By Anna Laman
The Stanford men and women’s swim and dive teams will compete against the University of Arizona and Arizona State University this weekend.
Both teams have been working extremely hard over the winter break — building a solid base, consisting of heavy weight training and at least three hours a day in the pool. With Pac-12 meets getting into full swing, the squads are now entering a gradual taper phase, where the swim teams will be mainly focusing on speed and strength with less endurance work.
“It’s so nice to get back into the racing state,” senior Sean Duggan stated. “This weekend should definitely give us a chance to rebound. We’re not fully in taper but are definitely not feeling the hammer from the tough two weeks of winter training.”
“Both Arizona swim and dive teams have a lot of talent but we’re looking to really match up with them,” he added.
This weekend’s meet is just the start to some outstanding Pac-12 competition this season. Last year Stanford’s men’s swim and dive team placed second at the Pac-12 Conference and sixth at the NCAA Championships. Head coach Ted Knapp doesn’t believe Stanford will miss a beat and is looking for the team to improve on last year’s results.
Due to the loss of a few very high scoring seniors to graduation, both athletes and coaches have prescribed to a team-oriented approach to this season. Among those that do not return this year is David Nolan, one of the most versatile swimmers in Stanford’s history. Nolan was a huge asset to the men’s swim team last year, winning nine Pac-12 titles and two NCAA titles, while setting three school records and the American record in the 200 IM.

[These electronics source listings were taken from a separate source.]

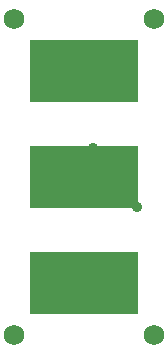
<source format=gbr>
G04*
G04 #@! TF.GenerationSoftware,Altium Limited,Altium Designer,23.11.1 (41)*
G04*
G04 Layer_Color=16711935*
%FSLAX44Y44*%
%MOMM*%
G71*
G04*
G04 #@! TF.SameCoordinates,D4B6ECC5-B607-4844-A390-64D59AB080A4*
G04*
G04*
G04 #@! TF.FilePolarity,Negative*
G04*
G01*
G75*
%ADD25C,1.7272*%
%ADD32R,9.2540X5.2540*%
%ADD33C,0.9032*%
D25*
X134000Y284000D02*
D03*
X16000D02*
D03*
X134000Y16000D02*
D03*
X16000D02*
D03*
D32*
X75000Y60000D02*
D03*
Y240000D02*
D03*
Y150000D02*
D03*
D33*
Y60000D02*
D03*
X83000Y175000D02*
D03*
X75000Y220650D02*
D03*
X120000Y125000D02*
D03*
M02*

</source>
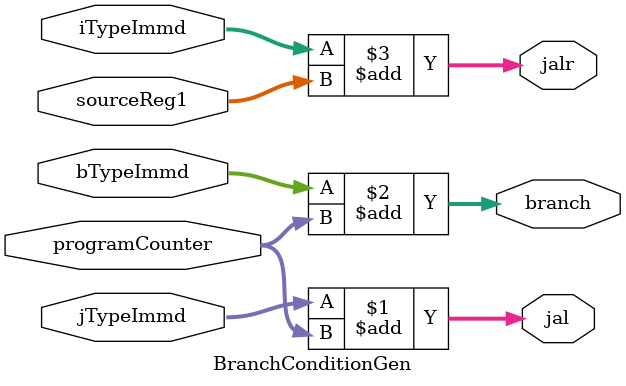
<source format=sv>
`timescale 1ns / 1ps


module BranchConditionGen(
    // Inputs
    input [31:0] programCounter,
    input [31:0] jTypeImmd,
    input [31:0] bTypeImmd,
    input [31:0] iTypeImmd,
    input [31:0] sourceReg1,

    // Outputs
    output logic [31:0] jal,
    output logic [31:0] branch,
    output logic [31:0] jalr
);

    // Generate the jal address
    assign jal = jTypeImmd + programCounter;

    // Generate the branch address
    assign branch = bTypeImmd + programCounter;
    
    // Generate the jalr address
    assign jalr = iTypeImmd + sourceReg1;

endmodule
</source>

While this edition of the team — which has gone 3-1 overall and 1-0 in the Pac-12 so far this season — lacks individual stand-outs like Nolan, the squad is focused on using its balance and depth to their advantage.
“We had Nolan that was a superstar last year, we don’t really have any outstanding guys this year, so the team will come together and all do our bit to make up the deficit of last year’s talented seniors,” said sophomore Sam Perry.
Arizona will compete on Friday against Cal, which will give Stanford a great indication of the competition it is facing over the weekend. It’s no secret that Arizona (3-2, 0-1), the No. 13 team in the country, and ASU (3-2, 0-1) have a number of extremely talented athletes.
“ASU and Arizona have different strengths, and they will definitely test our versatility and depth,” said Knapp.
Arizona’s men feature Riccardo Maestri, Chris Wieser, Renny Richmond and Nick Hogsed, who have all made swimming Olympic trial cuts.
Five-time All-American and two-time Pac-12 champion diver Rafael Quintero will be competing this weekend, looking to cement his status as one of the top divers in the country.
“He’s outstanding, placing second at nationals last year, and is definitely someone to watch,” said sophomore diver Tarek Abdelghany. “I wish my diving was like his.”
Stanford will look to counter with some impressive divers of its own, not only Abdelghany but also junior Bradley Christensen, who has been battling an injury in recent months but will be competing this weekend.
Fifth-year senior Connor Kuremsky, an All-American in 2013, will also be one to watch this weekend.
“He’s a very consistent diver with the right mentality,” said teammate Ted Miclau.
Against ASU, the Cardinal will be expecting big things from Patrick Park and Richard Bohus. Bohus won the 100 yard backstroke and freestyle against Wyoming last week, earning him Pac-12 Swimmer of the Week honors.
Meanwhile, the No. 3 Stanford’s women’s swim and dive team (2-0, 2-0 Pac-12) will look to keep the pace it set last year, when the team finished second in the conference and third in the country.
Junior Lia Neal is one of Stanford’s incredible talents on the women’s side, owning the school’s second-fastest times ever in the 100 and 200 free, six top-three NCAA placings last year and an American record of 3:08.54 as part of the 400m freestyle relay.
Senior backstroke and freestyler Bonnie Brandon, a six-time All-American from Arizona, will be great competition for Stanford after breaking the Wildcats’ record in the 1,650 freestyle and 200 backstroke last year. Brandon was also recently selected as one of five finalists for the prestigious Wooden Citizenship Cup, awarded to the one NCAA athlete that best displays character and leadership off the field.
Paige Kremer, Ainnie Ochitwa and Sara Borendame, all of whom recently made Olympic trial cuts, round out the No. 11 Wildcats’ deep roster. While ASU (2-3, 0-2) doesn’t have any major stars, the Sun Devils have some depth, as seven different women came out with victories against Wyoming in the team’s latest meet.
The meet against Arizona State commences on Friday at 1 pm and will be broadcast live on the Pac-12 Networks. The teams return to the pool on Saturday at noon to take on Arizona. Both meets will be held at the Avery Aquatic Center.